Ende April wurden weit verbreitete Sicherheitsprobleme bei der Onlineanbindung von Arztpraxen an die Telematik-Infrastruktur bekannt. Die für die Einführung der neuen Systeme verantwortliche gematik GmbH wies Vorwürfe eines strukturellen Problems zurück und sprach hingegen von einzelnen Problemen beim Umgang mit der Technik vor Ort. Weitere Erkenntnisse aus der Praxis, auch aus dem Saarland, sprechen jedoch für ein weit verbreitetes Problem, das nicht nur Arztpraxen, sondern potentiell sämtliche an die Telematik-Infrastruktur für das Gesundheitswesen angebundene Praxen betrifft. Wir beantworten hier die wichtigsten Fragen für potentiell betroffene Praxisinhaberinnen und -inhaber.
Was ist passiert?
Bei der Einführung der Telematik-Infrastruktur für das Gesundheitswesen (TI) wird zwischen drei Betriebsarten der TI unterschieden. Als Standardbetrieb wird der sogenannte Reihenbetrieb festgelegt, der den meisten Praxen eine sichere Übertragung von Patientendaten ermöglichen soll. Für große medizinische Einrichtungen wurde außerdem der sogenannte Parallelbetrieb eingeführt, bei dem die Sicherheitsmaßnahmen von der praxiseigenen IT-Infrastruktur übernommen werden und die standardmäßigen Sicherheitsfunktionen der TI nicht genutzt werden. Darüber hinaus existiert das Modell der Netzwerktrennung, die einen Reihenbetrieb mit einem separaten Internetanschluss verbindet.

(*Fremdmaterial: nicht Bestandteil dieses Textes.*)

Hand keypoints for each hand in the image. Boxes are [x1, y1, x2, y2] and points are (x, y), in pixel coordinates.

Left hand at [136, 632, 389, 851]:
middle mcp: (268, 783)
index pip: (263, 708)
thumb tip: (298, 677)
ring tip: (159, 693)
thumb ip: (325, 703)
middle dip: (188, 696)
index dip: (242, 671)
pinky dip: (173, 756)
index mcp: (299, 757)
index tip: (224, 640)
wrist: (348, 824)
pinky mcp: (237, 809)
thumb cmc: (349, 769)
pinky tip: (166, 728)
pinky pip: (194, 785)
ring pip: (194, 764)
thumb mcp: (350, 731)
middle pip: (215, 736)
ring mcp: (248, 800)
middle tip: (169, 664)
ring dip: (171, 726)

Nun wurde bekannt, dass bei der Einrichtung der TI in vielen Praxen standardmäßig der eigentlich für große Einrichtungen gedachte Parallelbetrieb, statt des vorgesehenen Reihenbetriebs, installiert wurde.

Hinzu kommt, dass häufig bereits bestehende Sicherheitsfunktionen, wie Virenscanner und Firewall, bei der Installation durch die Techniker abgeschaltet und hinterher nicht wieder angeschaltet wurden. So wird der Computer quasi schutzlos über den Router mit dem Netz verbunden.
Warum ist das ein Problem?
Durch die massenhafte Einrichtung des Parallelbetriebs in Praxen ohne eigene IT-Sicherheitsinfrastruktur werden die von der gematik vorgesehenen Sicherheitsfunktionen der TI umgangen. Geräte mit sensiblen Daten werden somit ungeschützt ans Internet angeschlossen, bereits bestehende Sicherheitsfunktionen, wie etwa Virenscanner und Router-Firewall, sogar abgeschaltet. Die Systeme werden durch die Dienstleister unzureichend für die einzelne Praxis konfiguriert und somit Patientendaten und das gesamte IT-System der Praxis einem erhöhten Risiko ausgesetzt.